Wednesday, June 20, 2007

Meme dos: Karma

The year is 2020. My husband DK and I are retired and raising our twin ten year olds Cassidy (girl) and Elliott (boy). I opened my own no-kill animal shelter that I help run and I also volunteer at the Seattle Children’s Hospital as a board game buddy and a puppeteer. DK works on ideas for new businesses and inventions. We split our time primarily between our tropical island home and our northwest island home.

Our kids are wonderful. They are sweet, friendly, kind, generous, healthy, smart, and confident. They are really cool kids. They are good kids and lead responsible, fun lives and they are not at all concerned with status, material things or fitting in. They have admirable dreams and aspirations but they also understand the importance of living life to the fullest and not just living to work or succeed.

We were lucky to get two kids at one time. We wanted more than one child, but less than four so twins worked out great. Two kids and only one pregnancy. That was about all DK could take since he was constantly on nacho runs at all hours of the night and day.

We were able to retire in 2007 at the ages of 27 and 30. Everyone always made fun of me for buying lotto tickets, but one day that all changed.
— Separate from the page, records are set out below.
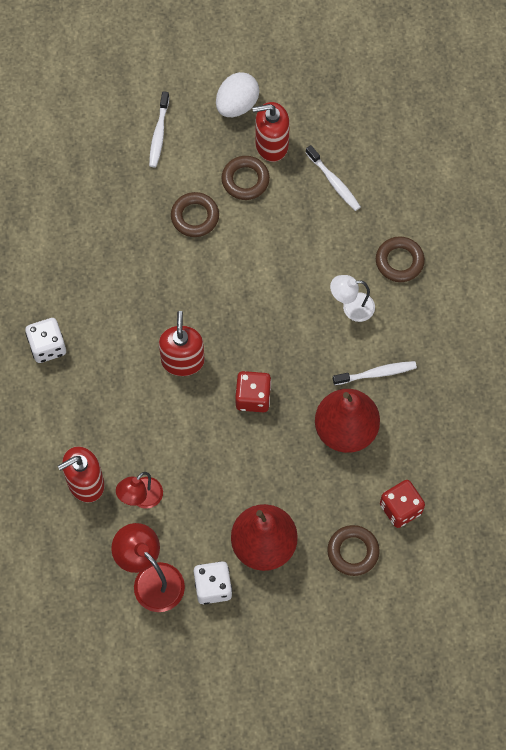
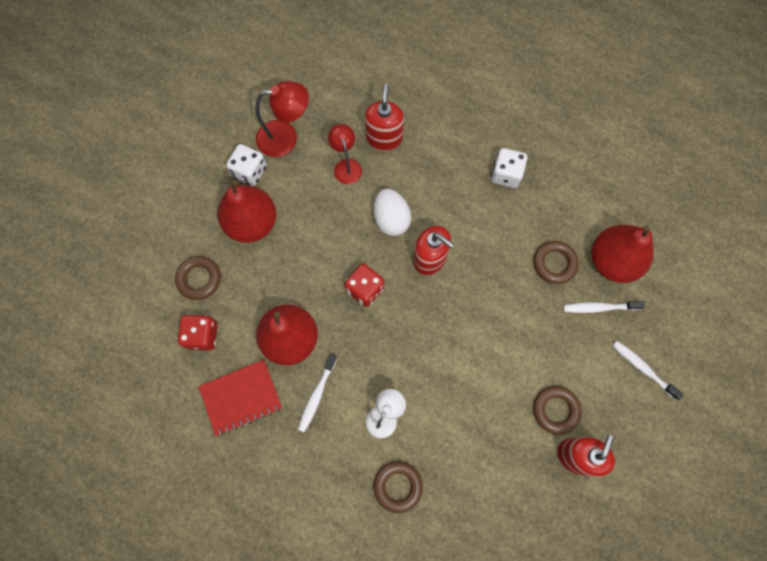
camera: 125 degrees right, 5 degrees up
(74, 208) = (612, 261): none -> red pear
(195, 217) = (546, 347): brown ring -> brown ring (554, 263)
(237, 105) = (634, 453): white egg -> white egg (391, 219)
(334, 182) = (507, 484): white toothbrush -> white toothbrush (599, 307)
(426, 434) = (241, 397): none -> red notebook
DK and I were lying on the couches one evening zoning out on the TV after a long, hard day at work. The show we were watching was interrupted with breaking news. The excited anchor man on KING-5 reported that the winning Mega Millions lotto ticket was sold at the downtown Bellevue QFC. I glanced over at DK and smiled. That’s where I buy my tickets. More as a joke than anything else I grabbed my ticket out of my wallet. The anchor man read the winning numbers. 9, 3, 6, 27, 30 with a mega ball number of 7. I jump up and down screaming “HOLY FUCKING SHIT we just won! We just won! We just won Mega Millions!” That was the day that we became $300,000,000 dollars richer.
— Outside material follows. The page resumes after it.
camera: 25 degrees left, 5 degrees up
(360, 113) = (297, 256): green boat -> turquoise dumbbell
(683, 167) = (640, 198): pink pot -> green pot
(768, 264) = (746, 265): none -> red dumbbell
That night we made a list of things to do.

  1. Get a good financial advisor
  2. Give notice at work
  3. Travel
  4. Have kids
  5. Go back to school
  6. Pay off the house
  7. Buy a motor home
  8. Buy a boat
  9. Buy a hot tub
  10. Buy houses for our family members
  11. Buy crazy gifts for our friends
  12. Buy some more houses in places that we love
  13. Volunteer for causes that we believe in

We checked the ticket five hundred times and each time the numbers were the same 9, 3, 6, 27, 30, 7. We both called in sick the next day and drove to Olympia, the state capitol and home to the lotto offices with our winning ticket.
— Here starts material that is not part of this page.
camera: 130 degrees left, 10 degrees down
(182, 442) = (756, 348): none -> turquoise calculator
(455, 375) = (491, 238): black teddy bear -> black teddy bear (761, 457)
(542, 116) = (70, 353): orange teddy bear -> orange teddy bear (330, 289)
The funniest part was that the day I bought that quick pick Mega Millions ticket a rude lady cut in front of me in line at the store. She was also buying a quick pick Mega Millions ticket. The day after we won I took out a full page ad in the Seattle Times. Here is what it said:

“Dear Mean Lady,

You cut in front of me in the lotto line at the Bellevue QFC on 6/20 at around 7:00 pm. You have long black hair and glasses. You pushed your way in front of my cart and bought a quick pick Mega Millions ticket. It was so blatant that even the clerk said that she thought I was in line first. I said not to worry about it; you must be in a rush to go do something important. Well I hope wherever you were going was really, really important because your rudeness and lack of regard for other people cost you $300,000,000. Yep, that’s right, a three with eight zeros trailing behind. 300 million dollars. That ticket would have been yours if you hadn’t cut in line. You know who you are, let this be a lesson to you. One word: Karma.

P.S. Why would anyone pay so much money for a full page ad like this? Why not, I am F@#$%&* LOADED! Ha ha haaaaaaaaaaaaaaa!”

7 comments:

Bri said...

This seriously put a smile on my face..I love it

DK said...

lol

NuclearToast said...

The best part of this story is you dropped the F-bomb once, and then censored it the second time!

Ash said...

Nuclear Toast: I had to censor it the second time because that's my news paper ad and they don't allow the F word in the paper. (Not even for a millionaire.)

Anonymous said...

I hope you bought one of those pool sized hot tubs. Maybe it also has a swim up bar.

CJK said...

oh, that anonymous one was from CJK. oops.

bladio said...

oh man so fun! I'm glad that becoming a millionaire hasn't affected your sense of justice / karma.